Objectives: To assess ML-assisted screening, including accuracy and time saved.

Methods: We used ML-assisted screening provided in PICO Portal. Our data set comprised eight SRs conducted to support two evidence-based guidelines focused on treatment options for people with chronic kidney disease. For each SR, two reviewers started screening titles and abstracts independently. After the initial training set, citations were re-ranked daily based on the ML predictions for full-text eligibility. Reviewers stopped screening when the prediction of eligible for full-text reached a 95% recall. We pooled the sensitivity and specificity of the ML predictions versus the final set of included studies using Stata ‘metadta’. We estimated the time saved during screening by multiplying the average time to screen one abstract by the number of abstracts remaining after reaching the 95% recall. We plotted the proportions of title/abstract and full-text included citations that were captured by the ML screening at the title and abstract level for each project and calculated a weighted average of this efficiency (by project size).
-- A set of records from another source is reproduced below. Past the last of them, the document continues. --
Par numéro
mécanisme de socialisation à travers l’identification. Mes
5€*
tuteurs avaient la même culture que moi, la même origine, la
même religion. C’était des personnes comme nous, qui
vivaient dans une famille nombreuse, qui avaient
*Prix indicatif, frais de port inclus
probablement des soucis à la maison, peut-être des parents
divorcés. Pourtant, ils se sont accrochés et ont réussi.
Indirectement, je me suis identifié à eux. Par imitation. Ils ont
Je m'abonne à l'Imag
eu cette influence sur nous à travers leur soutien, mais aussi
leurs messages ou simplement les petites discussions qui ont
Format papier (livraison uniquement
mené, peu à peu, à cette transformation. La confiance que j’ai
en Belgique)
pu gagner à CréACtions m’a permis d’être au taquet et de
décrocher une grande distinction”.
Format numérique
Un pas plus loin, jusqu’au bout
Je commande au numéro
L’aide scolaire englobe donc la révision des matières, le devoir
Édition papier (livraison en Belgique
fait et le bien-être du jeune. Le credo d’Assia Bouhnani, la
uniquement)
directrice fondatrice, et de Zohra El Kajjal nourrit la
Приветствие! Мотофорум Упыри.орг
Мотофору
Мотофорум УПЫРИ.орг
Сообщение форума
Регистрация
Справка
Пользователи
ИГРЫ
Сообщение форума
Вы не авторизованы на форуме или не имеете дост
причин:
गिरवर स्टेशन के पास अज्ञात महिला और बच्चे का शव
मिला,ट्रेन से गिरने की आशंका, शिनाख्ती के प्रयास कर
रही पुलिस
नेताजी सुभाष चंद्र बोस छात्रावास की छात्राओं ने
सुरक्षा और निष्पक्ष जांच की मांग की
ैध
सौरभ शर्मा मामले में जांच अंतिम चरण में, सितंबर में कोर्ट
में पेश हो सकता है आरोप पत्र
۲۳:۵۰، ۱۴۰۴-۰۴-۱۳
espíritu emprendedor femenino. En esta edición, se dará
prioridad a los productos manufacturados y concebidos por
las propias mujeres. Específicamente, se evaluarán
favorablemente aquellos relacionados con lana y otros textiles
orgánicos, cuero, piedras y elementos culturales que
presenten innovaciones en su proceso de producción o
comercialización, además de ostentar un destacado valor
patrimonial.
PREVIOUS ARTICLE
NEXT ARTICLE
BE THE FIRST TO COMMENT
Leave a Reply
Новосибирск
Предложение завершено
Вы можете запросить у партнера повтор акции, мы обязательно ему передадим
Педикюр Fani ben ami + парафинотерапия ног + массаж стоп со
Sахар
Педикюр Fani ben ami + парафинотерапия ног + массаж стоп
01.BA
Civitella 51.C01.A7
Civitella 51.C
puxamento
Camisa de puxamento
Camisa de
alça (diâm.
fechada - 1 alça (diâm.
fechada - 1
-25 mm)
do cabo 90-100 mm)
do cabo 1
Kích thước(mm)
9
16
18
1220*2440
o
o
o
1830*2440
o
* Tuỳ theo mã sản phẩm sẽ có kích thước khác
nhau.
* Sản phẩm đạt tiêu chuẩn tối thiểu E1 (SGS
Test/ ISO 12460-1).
Results: We uploaded 29,582 records into PICO Portal (range, 539 to 6704). The pooled sensitivity of the screening was 100% (95% confidence interval [CI], 90%-100%) and specificity was 50% (95% CI, 30%-60%) (Figure 1). Assuming 30-69 seconds are needed to screen each abstract, we estimate the amount of time saved per SR to be 3 to 43 hours (Table 1). Further, to capture 95% of studies eligible for full-text, we estimate that reviewers could have stopped screening earlier, at fewer than 60% of the titles/abstracts (Figure 2).

Conclusions: Using a tool, such as PICO Portal, with ML-assisted screening is accurate and reduces time needed for title/abstract screening. Further research is needed to determine if results vary across different types of review questions.

Relevance to patients: Our results could impact the amount of time needed to complete a SR and has relevance for researchers and funders."